Task instructions ->
The lines from the start of the records through the one containing "left back paw: (801, 471)" are to be transcribed exactly, and nothing else.

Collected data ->
= = = = =

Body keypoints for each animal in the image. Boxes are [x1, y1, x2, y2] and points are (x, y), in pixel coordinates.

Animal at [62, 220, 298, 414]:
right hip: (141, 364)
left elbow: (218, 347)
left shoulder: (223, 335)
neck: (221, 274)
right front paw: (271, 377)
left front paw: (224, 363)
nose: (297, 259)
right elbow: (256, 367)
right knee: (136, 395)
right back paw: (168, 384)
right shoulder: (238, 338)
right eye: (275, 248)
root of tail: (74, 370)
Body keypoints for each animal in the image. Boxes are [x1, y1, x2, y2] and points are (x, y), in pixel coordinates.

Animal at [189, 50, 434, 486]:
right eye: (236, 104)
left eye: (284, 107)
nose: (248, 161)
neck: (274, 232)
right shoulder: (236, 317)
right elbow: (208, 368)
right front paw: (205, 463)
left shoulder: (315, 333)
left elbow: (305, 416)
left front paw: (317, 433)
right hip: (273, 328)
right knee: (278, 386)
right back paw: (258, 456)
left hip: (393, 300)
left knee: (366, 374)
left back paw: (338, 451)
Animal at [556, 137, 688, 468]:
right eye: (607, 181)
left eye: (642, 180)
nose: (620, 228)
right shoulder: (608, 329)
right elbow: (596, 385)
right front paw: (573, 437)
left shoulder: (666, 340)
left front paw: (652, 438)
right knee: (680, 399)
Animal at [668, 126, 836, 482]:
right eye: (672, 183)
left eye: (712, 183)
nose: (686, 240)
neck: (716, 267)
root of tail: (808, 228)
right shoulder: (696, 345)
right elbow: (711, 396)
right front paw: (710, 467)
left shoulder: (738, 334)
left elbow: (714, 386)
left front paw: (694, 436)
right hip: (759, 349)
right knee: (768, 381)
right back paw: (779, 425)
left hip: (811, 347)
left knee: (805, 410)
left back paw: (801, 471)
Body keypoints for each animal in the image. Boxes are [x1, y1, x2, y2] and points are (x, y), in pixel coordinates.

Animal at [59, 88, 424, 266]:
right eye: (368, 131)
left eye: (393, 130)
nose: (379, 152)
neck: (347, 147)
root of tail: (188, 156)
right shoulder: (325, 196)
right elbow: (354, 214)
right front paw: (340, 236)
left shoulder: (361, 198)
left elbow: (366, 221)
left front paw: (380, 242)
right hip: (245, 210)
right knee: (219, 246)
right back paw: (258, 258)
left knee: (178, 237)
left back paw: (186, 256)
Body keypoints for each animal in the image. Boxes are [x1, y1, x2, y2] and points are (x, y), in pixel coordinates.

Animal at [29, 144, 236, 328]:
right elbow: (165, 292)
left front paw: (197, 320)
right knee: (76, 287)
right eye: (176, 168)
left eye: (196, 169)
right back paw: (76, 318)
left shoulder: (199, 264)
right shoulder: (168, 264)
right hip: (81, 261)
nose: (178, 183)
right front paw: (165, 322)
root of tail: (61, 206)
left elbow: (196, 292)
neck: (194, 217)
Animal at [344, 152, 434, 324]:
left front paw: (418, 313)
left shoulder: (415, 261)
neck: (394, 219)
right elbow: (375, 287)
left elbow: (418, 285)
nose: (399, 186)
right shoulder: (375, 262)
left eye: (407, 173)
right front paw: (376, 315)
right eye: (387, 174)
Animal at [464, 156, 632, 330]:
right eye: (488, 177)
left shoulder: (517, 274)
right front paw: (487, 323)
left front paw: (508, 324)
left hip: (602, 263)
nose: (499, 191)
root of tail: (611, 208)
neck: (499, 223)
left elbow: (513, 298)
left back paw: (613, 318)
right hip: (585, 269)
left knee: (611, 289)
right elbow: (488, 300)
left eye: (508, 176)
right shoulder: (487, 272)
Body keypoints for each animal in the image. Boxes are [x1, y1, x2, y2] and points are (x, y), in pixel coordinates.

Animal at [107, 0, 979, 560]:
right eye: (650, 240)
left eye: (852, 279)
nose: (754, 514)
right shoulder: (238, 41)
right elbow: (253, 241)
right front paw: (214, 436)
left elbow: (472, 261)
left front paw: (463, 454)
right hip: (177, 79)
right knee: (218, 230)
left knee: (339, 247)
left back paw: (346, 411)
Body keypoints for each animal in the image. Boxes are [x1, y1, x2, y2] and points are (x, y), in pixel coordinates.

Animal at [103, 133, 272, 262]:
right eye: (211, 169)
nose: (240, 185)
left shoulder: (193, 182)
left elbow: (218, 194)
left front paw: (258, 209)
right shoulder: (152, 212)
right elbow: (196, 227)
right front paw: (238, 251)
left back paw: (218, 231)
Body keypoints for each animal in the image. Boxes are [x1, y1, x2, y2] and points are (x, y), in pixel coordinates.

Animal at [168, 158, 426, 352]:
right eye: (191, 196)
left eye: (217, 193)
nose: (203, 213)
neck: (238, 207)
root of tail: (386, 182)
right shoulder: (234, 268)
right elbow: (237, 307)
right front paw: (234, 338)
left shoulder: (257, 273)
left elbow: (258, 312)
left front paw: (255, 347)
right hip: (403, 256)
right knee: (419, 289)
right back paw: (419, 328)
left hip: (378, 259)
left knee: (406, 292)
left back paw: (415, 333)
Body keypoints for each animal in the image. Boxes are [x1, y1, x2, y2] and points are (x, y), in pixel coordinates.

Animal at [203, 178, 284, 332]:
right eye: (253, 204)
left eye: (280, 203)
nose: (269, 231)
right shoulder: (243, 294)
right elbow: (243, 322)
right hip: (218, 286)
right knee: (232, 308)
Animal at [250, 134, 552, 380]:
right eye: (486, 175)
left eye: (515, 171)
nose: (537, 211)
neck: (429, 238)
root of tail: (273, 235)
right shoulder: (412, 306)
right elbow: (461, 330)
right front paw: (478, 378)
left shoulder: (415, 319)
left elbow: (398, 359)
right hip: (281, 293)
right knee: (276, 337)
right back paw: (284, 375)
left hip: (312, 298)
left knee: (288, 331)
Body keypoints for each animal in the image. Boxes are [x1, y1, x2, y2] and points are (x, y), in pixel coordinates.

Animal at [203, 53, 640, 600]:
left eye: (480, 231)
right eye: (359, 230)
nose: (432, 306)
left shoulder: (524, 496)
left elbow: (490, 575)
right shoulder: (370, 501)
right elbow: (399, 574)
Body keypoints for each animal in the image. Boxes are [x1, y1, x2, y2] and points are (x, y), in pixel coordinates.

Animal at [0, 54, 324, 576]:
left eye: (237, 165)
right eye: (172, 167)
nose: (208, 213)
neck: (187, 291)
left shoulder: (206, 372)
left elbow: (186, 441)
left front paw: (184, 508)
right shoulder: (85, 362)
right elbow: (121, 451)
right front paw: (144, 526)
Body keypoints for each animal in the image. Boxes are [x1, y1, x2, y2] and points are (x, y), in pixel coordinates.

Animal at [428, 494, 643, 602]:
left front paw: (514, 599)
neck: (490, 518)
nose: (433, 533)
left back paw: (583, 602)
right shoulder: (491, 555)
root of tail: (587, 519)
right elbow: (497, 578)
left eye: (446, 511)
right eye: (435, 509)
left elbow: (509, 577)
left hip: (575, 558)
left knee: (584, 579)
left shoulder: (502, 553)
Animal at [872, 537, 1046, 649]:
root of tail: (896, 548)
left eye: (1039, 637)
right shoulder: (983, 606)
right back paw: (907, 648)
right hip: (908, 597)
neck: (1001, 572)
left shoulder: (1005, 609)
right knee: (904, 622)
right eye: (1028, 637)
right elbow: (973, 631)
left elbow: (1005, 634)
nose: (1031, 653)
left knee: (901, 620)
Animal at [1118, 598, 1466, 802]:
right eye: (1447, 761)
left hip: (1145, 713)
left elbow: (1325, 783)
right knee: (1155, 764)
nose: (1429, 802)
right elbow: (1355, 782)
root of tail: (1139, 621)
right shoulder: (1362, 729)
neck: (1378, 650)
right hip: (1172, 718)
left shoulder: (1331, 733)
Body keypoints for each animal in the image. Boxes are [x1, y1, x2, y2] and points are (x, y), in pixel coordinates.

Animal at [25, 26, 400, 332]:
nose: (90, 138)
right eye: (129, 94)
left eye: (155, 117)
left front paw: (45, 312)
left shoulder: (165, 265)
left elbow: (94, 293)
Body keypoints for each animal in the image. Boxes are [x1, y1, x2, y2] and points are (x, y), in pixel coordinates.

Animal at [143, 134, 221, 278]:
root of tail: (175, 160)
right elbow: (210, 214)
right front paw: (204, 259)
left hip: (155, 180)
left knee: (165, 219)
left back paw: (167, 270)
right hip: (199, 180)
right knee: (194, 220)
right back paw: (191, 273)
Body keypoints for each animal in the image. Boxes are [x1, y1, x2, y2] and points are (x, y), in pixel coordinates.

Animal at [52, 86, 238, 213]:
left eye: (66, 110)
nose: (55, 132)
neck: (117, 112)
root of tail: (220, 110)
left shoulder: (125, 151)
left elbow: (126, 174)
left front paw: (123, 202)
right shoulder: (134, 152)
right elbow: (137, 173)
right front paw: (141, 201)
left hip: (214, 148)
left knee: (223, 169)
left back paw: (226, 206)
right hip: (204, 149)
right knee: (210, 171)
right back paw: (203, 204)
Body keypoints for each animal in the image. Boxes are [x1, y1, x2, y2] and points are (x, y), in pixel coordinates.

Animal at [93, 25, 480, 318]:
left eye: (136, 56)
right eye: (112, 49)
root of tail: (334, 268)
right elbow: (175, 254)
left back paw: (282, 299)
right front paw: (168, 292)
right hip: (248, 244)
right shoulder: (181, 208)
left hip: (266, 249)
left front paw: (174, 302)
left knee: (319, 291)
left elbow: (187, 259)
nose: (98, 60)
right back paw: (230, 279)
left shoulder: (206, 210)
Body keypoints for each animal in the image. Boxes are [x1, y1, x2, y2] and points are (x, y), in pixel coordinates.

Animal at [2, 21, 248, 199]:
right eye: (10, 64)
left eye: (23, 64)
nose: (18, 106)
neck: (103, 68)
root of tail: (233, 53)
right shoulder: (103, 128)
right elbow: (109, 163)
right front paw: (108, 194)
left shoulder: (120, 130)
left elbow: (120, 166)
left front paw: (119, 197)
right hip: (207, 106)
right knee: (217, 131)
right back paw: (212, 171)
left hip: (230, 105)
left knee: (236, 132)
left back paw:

= = = = =

Answer box ->
Body keypoints for each animal in the image. Boxes are [x1, y1, x2, y2] and points are (x, y), in pixel coordinates.

Animal at [62, 220, 298, 414]:
right hip: (141, 364)
left elbow: (218, 347)
left shoulder: (223, 335)
neck: (221, 274)
right front paw: (271, 377)
left front paw: (224, 363)
nose: (297, 259)
right elbow: (256, 367)
right knee: (136, 395)
right back paw: (168, 384)
right shoulder: (238, 338)
right eye: (275, 248)
root of tail: (74, 370)
Body keypoints for each animal in the image. Boxes are [x1, y1, x2, y2] and points are (x, y), in pixel coordinates.

Animal at [189, 50, 434, 486]:
right eye: (236, 104)
left eye: (284, 107)
nose: (248, 161)
neck: (274, 232)
right shoulder: (236, 317)
right elbow: (208, 368)
right front paw: (205, 463)
left shoulder: (315, 333)
left elbow: (305, 416)
left front paw: (317, 433)
right hip: (273, 328)
right knee: (278, 386)
right back paw: (258, 456)
left hip: (393, 300)
left knee: (366, 374)
left back paw: (338, 451)
Animal at [556, 137, 688, 468]:
right eye: (607, 181)
left eye: (642, 180)
nose: (620, 228)
right shoulder: (608, 329)
right elbow: (596, 385)
right front paw: (573, 437)
left shoulder: (666, 340)
left front paw: (652, 438)
right knee: (680, 399)
Animal at [668, 126, 836, 482]:
right eye: (672, 183)
left eye: (712, 183)
nose: (686, 240)
neck: (716, 267)
root of tail: (808, 228)
right shoulder: (696, 345)
right elbow: (711, 396)
right front paw: (710, 467)
left shoulder: (738, 334)
left elbow: (714, 386)
left front paw: (694, 436)
right hip: (759, 349)
right knee: (768, 381)
right back paw: (779, 425)
left hip: (811, 347)
left knee: (805, 410)
left back paw: (801, 471)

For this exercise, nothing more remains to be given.